08 novembro 2011

Ordem e Desordem

A ordem dá-nos a impressão de um controle sobre a realidade. Acontece que a desordem é muito mais corriqueira do que a ordem. Veja a entropia* na termodinâmica.

Em termos do par ordem/desordem, Marchel Conche diz que “A ordem não passa de um caso particular da desordem”: é uma desordem cômoda, eficaz ou significativa. Observe a ordem alfabética. Por que o termo a deve vir antes do b, e o b antes do c? Porque as pessoas concordaram com essa ordem. Não poderia ser outra?

Onde queremos chegar com essa pequena reflexão? Que a desordem não é tão ruim como muitos apregoam. Ela, muitas vezes, pode ser útil, pois se tudo estivesse ordenado, ninguém encetaria uma busca para procurar um objeto, um apontamento, um livro disperso na estante.

Sintetizando: a ordem é uma desordem cômoda; a desordem, uma ordem incômoda.

*Entropia. Do grego entropié, volta, retorno. "A entropia é a quantidade termodinâmica que mede o nível de degradação da energia de um sistema" (Jacques Monod). O termo passa a ter uma aplicação geral, designando a medida de desordem de um sistema, uma vez que o equilíbrio térmico é considerado o estado mais provável em que se encontra o universo. A entropia significa, assim, a extinção e a "morte", por perda de energia, do universo. (1)

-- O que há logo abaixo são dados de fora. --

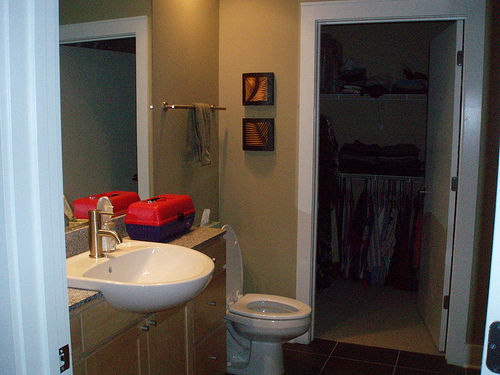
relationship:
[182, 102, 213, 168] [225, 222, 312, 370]
towel behind toilet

(1) JAPIASSÚ, Hilton e MARCONDES, Danilo. Dicionário Básico de Filosofia. 5.ed. Rio de Janeiro: Zahar, 2008.

2 comentários:

Diogo Tadeu Souza Inácio disse...

Não concordo. Acredito que não exista a desordem. Na verdade, a desordem é a imposição de uma nova ordem. Logo, a desordem, nada mais é do que a ordem com a qual não concordamos, o que é incompreensível para nós. Exemplo: Se uma força da natureza, um furacão, atinge determinada região de uma cidade que me afete emocionalmente (o bairro no qual eu cresci), e eu encontre todas as coisas em desordem, essa desordem é uma ilusão. Pois, após os nervos se acalmarem e estudando os aspectos do furacão em si, eu perceberia que cada coisa ou objeto, está no seu devido lugar. No lugar que deveria estar após o cataclismo. Estando, portanto, em ordem. Só não é a ordem que me agrada!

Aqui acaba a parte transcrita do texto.